«Murieron todos, también los niños»

Juan Capeáns / Carlos Ponce LA VOZ EN PEDRÓGÃO GRANDE

INTERNACIONAL

Marcos Míguez

Un tramo fatídico de un kilómetro que lleva a la aldea de Pobrais fue la tumba para al menos once víctimas del incendio de Pedrógão Grande

19 jun 2017 . Actualizado a las 08:34 h.

Las cenizas dan seguridad. Todo lo que está negro y arrasado no vuelve a arder. El peligro son los cables de electricidad derretidos por las carreteras, los árboles cruzados, las bocanadas de humo que dejan sin aliento. Doce horas más tarde, el viento es una brisa que hasta se agradece, nada que ver con lo que ocurrió por la noche, cuando sopló con una intensidad extrema y extendió las llamas por casi todo el Pedrógão Grande. Los montes quedaron arrasados y las casas seguían en pie, pero ya no estaban rodeados de la llamas y el humo que provocaron el pavor en los habitantes de Nodeirinho, Barraca de Boavista y Pobrais. Las tres localidades están conectadas por pistas en las que van apareciendo salpicados coches irreconocibles.

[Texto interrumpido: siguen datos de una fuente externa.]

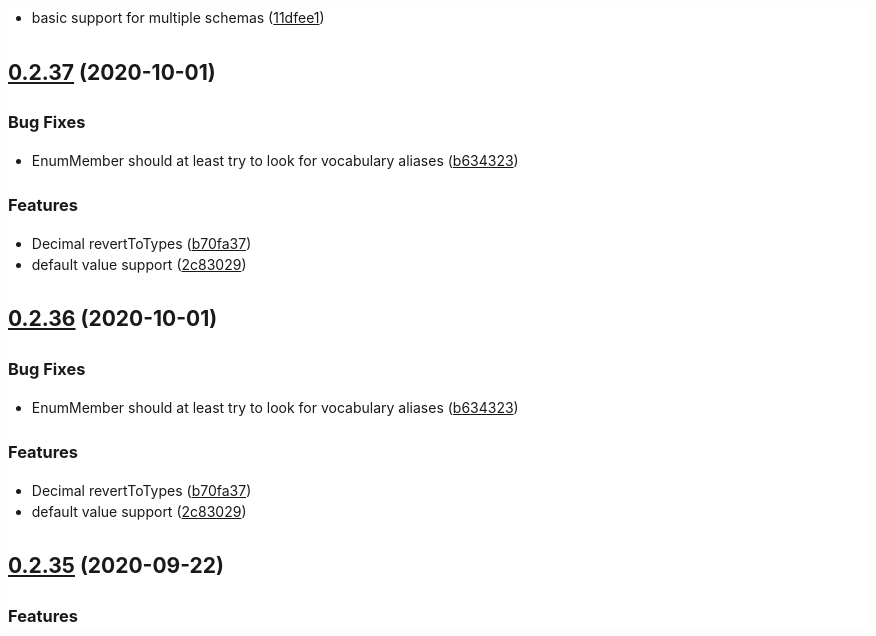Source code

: * basic support for multiple schemas ([11dfee1](https://github.wdf.sap.corp/ux-engineering/annotations-vocabularies-tools/commit/11dfee11c60b7d32dcacc11394d40309d31d2ac3))





## [0.2.37](https://github.wdf.sap.corp/ux-engineering/annotations-vocabularies-tools/compare/ms/0.2.33...ms/0.2.37) (2020-10-01)


### Bug Fixes

* EnumMember should at least try to look for vocabulary aliases ([b634323](https://github.wdf.sap.corp/ux-engineering/annotations-vocabularies-tools/commit/b6343239975f43217806e4af75a396239c57a07f))


### Features

* Decimal revertToTypes ([b70fa37](https://github.wdf.sap.corp/ux-engineering/annotations-vocabularies-tools/commit/b70fa37b931b061f96f97407c4ca18be9bfa5093))
* default value support ([2c83029](https://github.wdf.sap.corp/ux-engineering/annotations-vocabularies-tools/commit/2c83029e346cc5eb7ac937f5482442e156313430))





## [0.2.36](https://github.wdf.sap.corp/ux-engineering/annotations-vocabularies-tools/compare/ms/0.2.33...ms/0.2.36) (2020-10-01)


### Bug Fixes

* EnumMember should at least try to look for vocabulary aliases ([b634323](https://github.wdf.sap.corp/ux-engineering/annotations-vocabularies-tools/commit/b6343239975f43217806e4af75a396239c57a07f))


### Features

* Decimal revertToTypes ([b70fa37](https://github.wdf.sap.corp/ux-engineering/annotations-vocabularies-tools/commit/b70fa37b931b061f96f97407c4ca18be9bfa5093))
* default value support ([2c83029](https://github.wdf.sap.corp/ux-engineering/annotations-vocabularies-tools/commit/2c83029e346cc5eb7ac937f5482442e156313430))





## [0.2.35](https://github.wdf.sap.corp/ux-engineering/annotations-vocabularies-tools/compare/ms/0.2.33...ms/0.2.35) (2020-09-22)


### Features
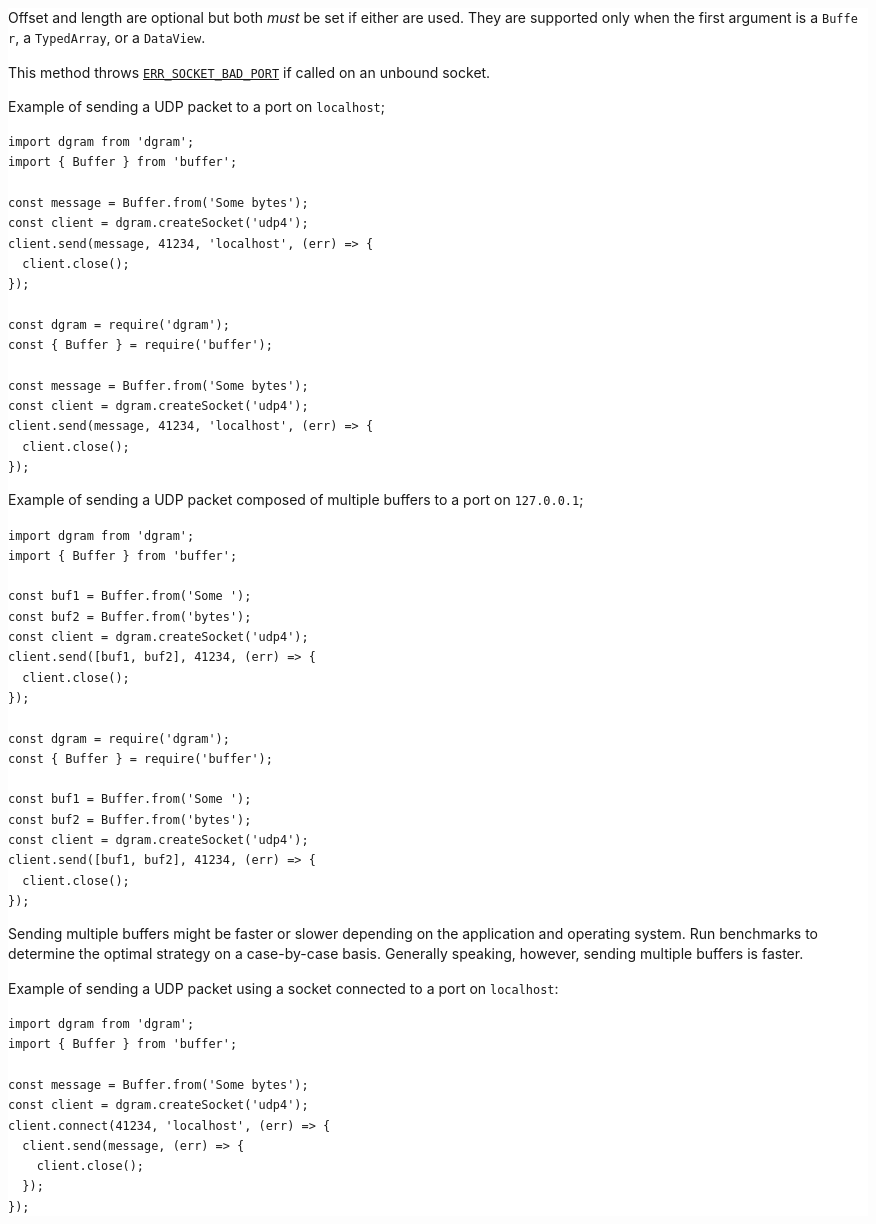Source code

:Offset and length are optional but both _must_ be set if either are used. They are supported only when the first argument is a `Buffer`, a `TypedArray`, or a `DataView`.

This method throws [`ERR_SOCKET_BAD_PORT`](errors.md#errors_err_socket_bad_port) if called on an unbound socket.

Example of sending a UDP packet to a port on `localhost`;

    import dgram from 'dgram';
    import { Buffer } from 'buffer';

    const message = Buffer.from('Some bytes');
    const client = dgram.createSocket('udp4');
    client.send(message, 41234, 'localhost', (err) => {
      client.close();
    });

    const dgram = require('dgram');
    const { Buffer } = require('buffer');

    const message = Buffer.from('Some bytes');
    const client = dgram.createSocket('udp4');
    client.send(message, 41234, 'localhost', (err) => {
      client.close();
    });

Example of sending a UDP packet composed of multiple buffers to a port on `127.0.0.1`;

    import dgram from 'dgram';
    import { Buffer } from 'buffer';

    const buf1 = Buffer.from('Some ');
    const buf2 = Buffer.from('bytes');
    const client = dgram.createSocket('udp4');
    client.send([buf1, buf2], 41234, (err) => {
      client.close();
    });

    const dgram = require('dgram');
    const { Buffer } = require('buffer');

    const buf1 = Buffer.from('Some ');
    const buf2 = Buffer.from('bytes');
    const client = dgram.createSocket('udp4');
    client.send([buf1, buf2], 41234, (err) => {
      client.close();
    });

Sending multiple buffers might be faster or slower depending on the application and operating system. Run benchmarks to determine the optimal strategy on a case-by-case basis. Generally speaking, however, sending multiple buffers is faster.

Example of sending a UDP packet using a socket connected to a port on `localhost`:

    import dgram from 'dgram';
    import { Buffer } from 'buffer';

    const message = Buffer.from('Some bytes');
    const client = dgram.createSocket('udp4');
    client.connect(41234, 'localhost', (err) => {
      client.send(message, (err) => {
        client.close();
      });
    });
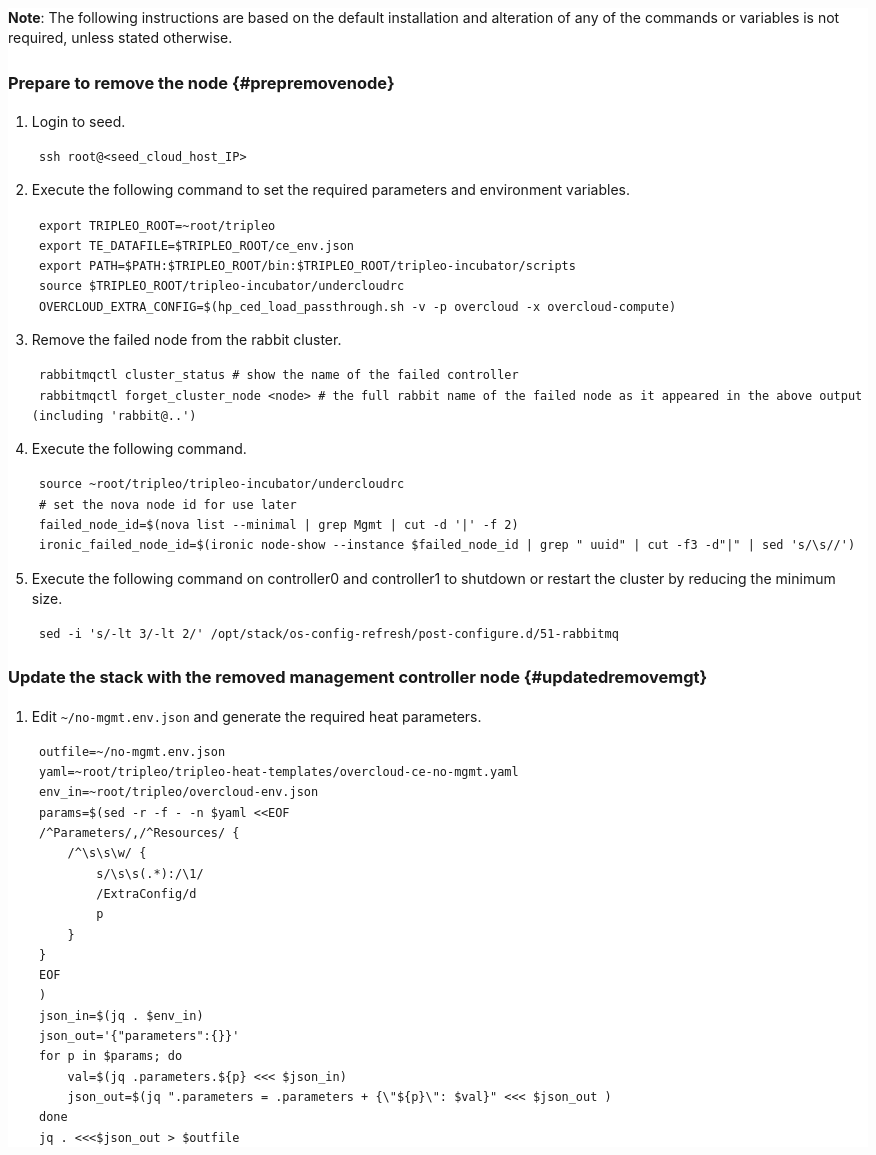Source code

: 
**Note**: The following instructions are based on the default installation and alteration of any of the commands or variables is not required, unless stated otherwise.

### Prepare to remove the node {#prepremovenode}

1. Login to seed.

		ssh root@<seed_cloud_host_IP>

2. Execute the following command to set the required parameters and environment variables.
 
		export TRIPLEO_ROOT=~root/tripleo
		export TE_DATAFILE=$TRIPLEO_ROOT/ce_env.json
		export PATH=$PATH:$TRIPLEO_ROOT/bin:$TRIPLEO_ROOT/tripleo-incubator/scripts
		source $TRIPLEO_ROOT/tripleo-incubator/undercloudrc
		OVERCLOUD_EXTRA_CONFIG=$(hp_ced_load_passthrough.sh -v -p overcloud -x overcloud-compute)

3. Remove the failed node from the rabbit cluster.

		rabbitmqctl cluster_status # show the name of the failed controller
		rabbitmqctl forget_cluster_node <node> # the full rabbit name of the failed node as it appeared in the above output (including 'rabbit@..')

4. Execute the following command.

		source ~root/tripleo/tripleo-incubator/undercloudrc
		# set the nova node id for use later
		failed_node_id=$(nova list --minimal | grep Mgmt | cut -d '|' -f 2)
		ironic_failed_node_id=$(ironic node-show --instance $failed_node_id | grep " uuid" | cut -f3 -d"|" | sed 's/\s//')

5. Execute the following command on controller0 and controller1 to shutdown or restart the cluster by reducing the minimum size.

		sed -i 's/-lt 3/-lt 2/' /opt/stack/os-config-refresh/post-configure.d/51-rabbitmq


### Update the stack with the removed management controller node {#updatedremovemgt}

1. Edit `~/no-mgmt.env.json` and generate the required heat parameters.

		outfile=~/no-mgmt.env.json
		yaml=~root/tripleo/tripleo-heat-templates/overcloud-ce-no-mgmt.yaml
		env_in=~root/tripleo/overcloud-env.json
		params=$(sed -r -f - -n $yaml <<EOF
		/^Parameters/,/^Resources/ {
		    /^\s\s\w/ {
		        s/\s\s(.*):/\1/
		        /ExtraConfig/d
		        p
		    }
		}
		EOF
		)
		json_in=$(jq . $env_in)
		json_out='{"parameters":{}}'
		for p in $params; do
		    val=$(jq .parameters.${p} <<< $json_in)
		    json_out=$(jq ".parameters = .parameters + {\"${p}\": $val}" <<< $json_out )
		done
		jq . <<<$json_out > $outfile
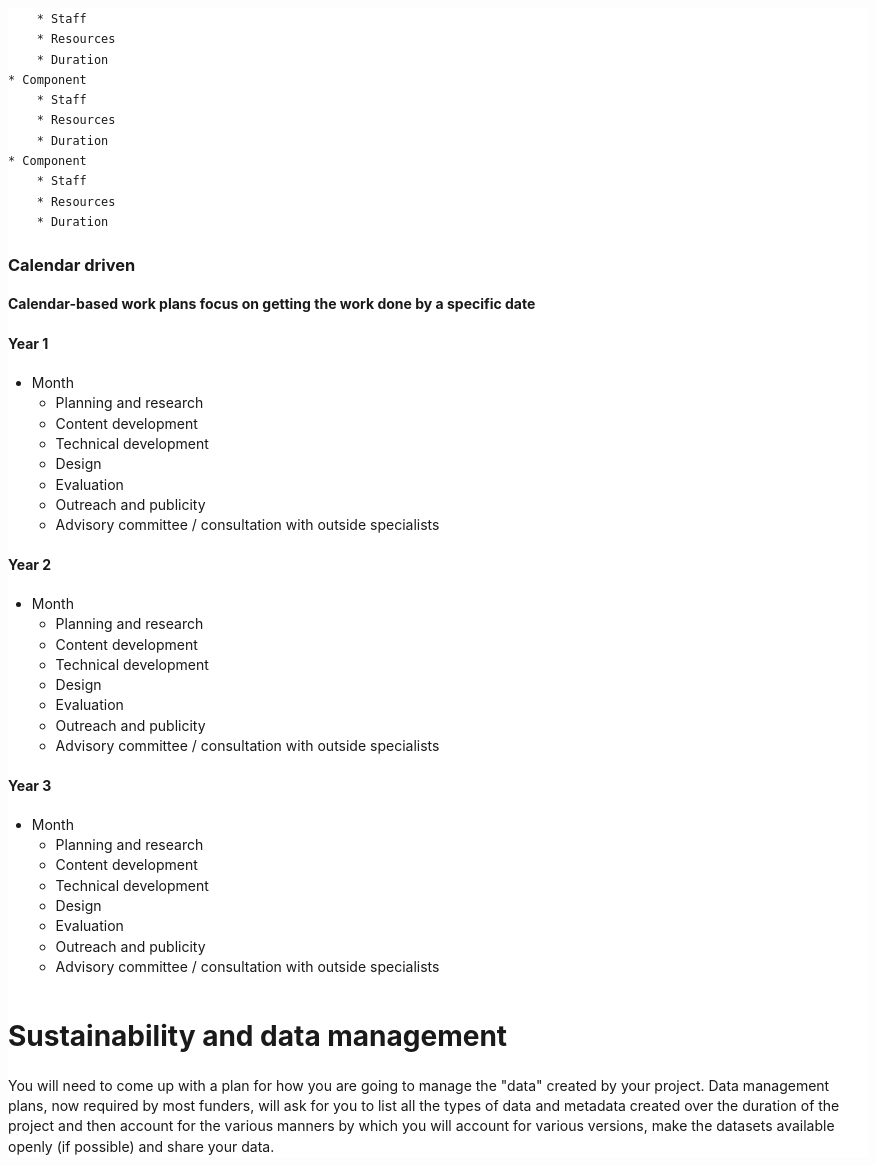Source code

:   		* Staff
  		* Resources
  		* Duration
    * Component
  		* Staff
  		* Resources
  		* Duration
    * Component
  		* Staff
  		* Resources
  		* Duration

### Calendar driven
**Calendar-based work plans focus on getting the work done by a specific date**

#### Year 1
* Month
    * Planning and research
    * Content development
    * Technical development
    * Design
    * Evaluation
    * Outreach and publicity
    * Advisory committee / consultation with outside specialists
#### Year 2
* Month
    * Planning and research
    * Content development
    * Technical development
    * Design
    * Evaluation
    * Outreach and publicity
    * Advisory committee / consultation with outside specialists
#### Year 3
* Month
    * Planning and research
    * Content development
    * Technical development
    * Design
    * Evaluation
    * Outreach and publicity
    * Advisory committee / consultation with outside specialists

# Sustainability and data management

You will need to come up with a plan for how you are going to manage the "data" created by your project. Data management plans, now required by most funders, will ask for you to list all the types of data and metadata created over the duration of the project and then account for the various manners by which you will account for various versions, make the datasets available openly (if possible) and share your data. 
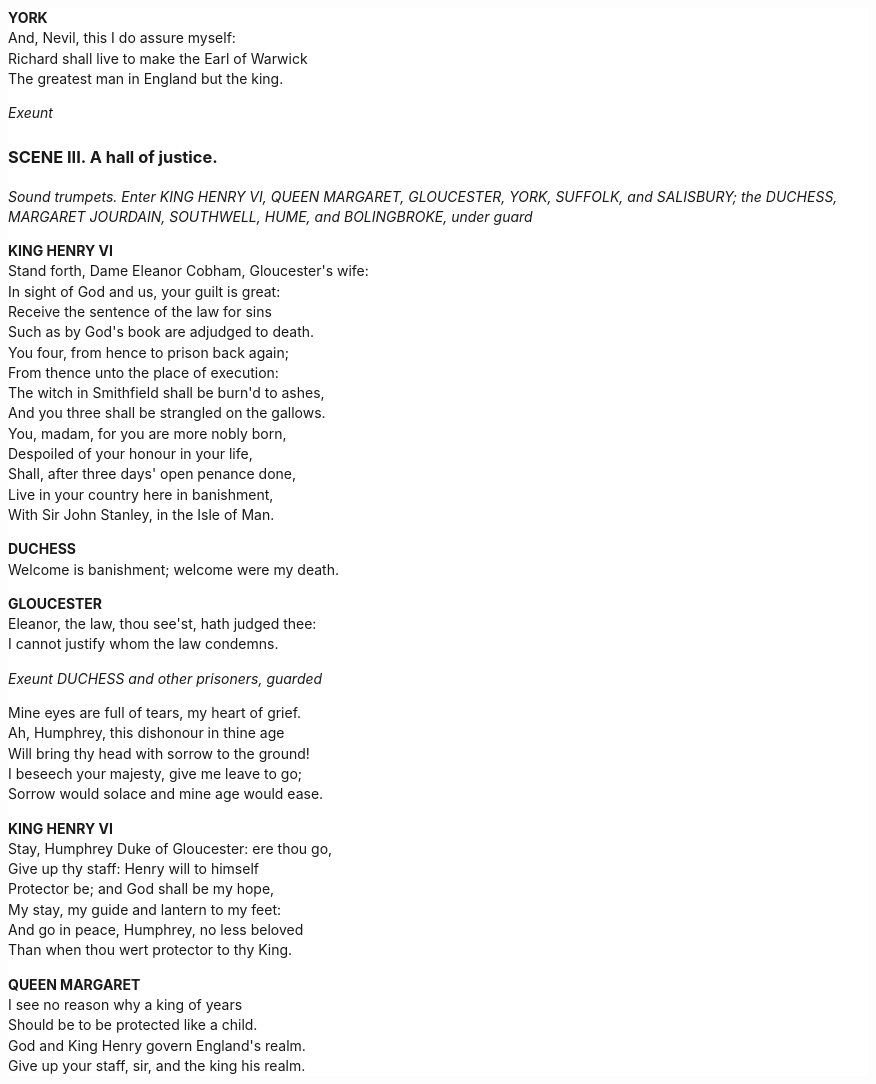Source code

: **YORK**  
And, Nevil, this I do assure myself:  
Richard shall live to make the Earl of Warwick  
The greatest man in England but the king.  

_Exeunt_

### SCENE III. A hall of justice.

_Sound trumpets. Enter KING HENRY VI, QUEEN MARGARET, GLOUCESTER, YORK,
SUFFOLK, and SALISBURY; the DUCHESS, MARGARET JOURDAIN, SOUTHWELL, HUME, and
BOLINGBROKE, under guard_

**KING HENRY VI**  
Stand forth, Dame Eleanor Cobham, Gloucester's wife:  
In sight of God and us, your guilt is great:  
Receive the sentence of the law for sins  
Such as by God's book are adjudged to death.  
You four, from hence to prison back again;  
From thence unto the place of execution:  
The witch in Smithfield shall be burn'd to ashes,  
And you three shall be strangled on the gallows.  
You, madam, for you are more nobly born,  
Despoiled of your honour in your life,  
Shall, after three days' open penance done,  
Live in your country here in banishment,  
With Sir John Stanley, in the Isle of Man.  

**DUCHESS**  
Welcome is banishment; welcome were my death.  

**GLOUCESTER**  
Eleanor, the law, thou see'st, hath judged thee:  
I cannot justify whom the law condemns.  

_Exeunt DUCHESS and other prisoners, guarded_

Mine eyes are full of tears, my heart of grief.  
Ah, Humphrey, this dishonour in thine age  
Will bring thy head with sorrow to the ground!  
I beseech your majesty, give me leave to go;  
Sorrow would solace and mine age would ease.  

**KING HENRY VI**  
Stay, Humphrey Duke of Gloucester: ere thou go,  
Give up thy staff: Henry will to himself  
Protector be; and God shall be my hope,  
My stay, my guide and lantern to my feet:  
And go in peace, Humphrey, no less beloved  
Than when thou wert protector to thy King.  

**QUEEN MARGARET**  
I see no reason why a king of years  
Should be to be protected like a child.  
God and King Henry govern England's realm.  
Give up your staff, sir, and the king his realm.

Los supervivientes seguían las evoluciones de los helicópteros y los camiones con la mirada perdida, sin ser conscientes de lo que había pasado y preguntándose por qué los servicios de emergencias portugueses tardaron tanto en llegar. Y a muchas de estas aldeas ni siquiera llegaron. Fueron los propios vecinos, asistidos en algún caso por efectivos de Protección Civil, los que lucharon sin cesar para salvar lo poco que les quedaba.

«¿Son ustedes los de la electricidad?», preguntaban a los periodistas que se acercaban para recoger sus testimonios. Como si las pequeñas cuestiones domésticas se antepusieron a la cruda realidad, y es que todos los vecinos habían perdido a algún familiar o ser querido en la tragedia.

«Lo hemos perdido todo y nadie vino a ayudarnos»

Anabela Estévez y sus hijos viven en una de las aldeas más castigadas, Barraca de Boavista. Fue de las pocas personas que no cuentan bajas entre los suyos de sangre. Pero el fuego se llevó por delante todo lo demás. Su casa, sus fincas, el resto de sus propiedades, sus animales... «Lo hemos perdido todo y nadie vino a ayudarnos», asegura con la voz quebrada. Cuando empezó el incendio y vieron que podían estar en peligro, se encerraron en la bodega de su casa, situada bajo tierra. Esta decisión, improvisada, les salvó la vida. Si hubiesen intentado huir en su coche, probablemente no lo habrían contado. Anabela relata atemorizada cómo la familia que vivía en la casa de al lado intentó escapar y el resultado fue trágico. «Murieron todos, también los niños».

En Nodeirinho, otra aldea cercana, murieron 10 personas, y la cifra puede aumentar en las próximas horas porque hay varios desaparecidos. «En algunos casos no sabemos si se fueron de fin de semana o se han quedado atrapados», comenta un policía judicial que a las seis de la tarde llevaba cincuenta levantamientos de cadáveres. «Y quedan más», decía. El terror era evidente en la cara de todos los supervivientes. Ninguno se creía que el fuego hubiese acabado y que por fin estaban a salvo.

El mismo sábado por la noche, cuando vieron que las llamas llegaban a su casa, Paulo Silva, su mujer y su hijo se metieron en el antiguo lavadero que tienen en la terraza y que estaba lleno de agua. Los tres estuvieron allí metidos hasta que la intensidad del fuego disminuyó. «Tuvimos que hacer de bomberos», recuerda el padre de familia, que se lamenta de que la policía no llegase hasta el día siguiente. En el fuego perdió a uno de sus primos, que también vive en Nodeirinho. Como muchos otros, trató de huir con el coche, con idéntico resultado. Antes de salir de la aldea, una aglomeración de vehículos, de gente que intentó escapar, provocó el fatal desenlace. El fuego no les dejó escapatoria. «No le dio tiempo a huir», recuerda sobre su primo Rodrigo Silva, hijo de Paulo.

Los relatos del horror eran desbordantes. Y la entereza de los afectados, también. Cuando regresaba andando a casa, Vítor Neves vio cómo su esposa intentaba huir en su coche. Tampoco lo consiguió. «Murieron todos, todos». Él es guardabosques. Con una dignidad imposible de describir, se fue directamente a trabajar a lo poco que quedaba de monte, quizás desconectado completamente de la realidad.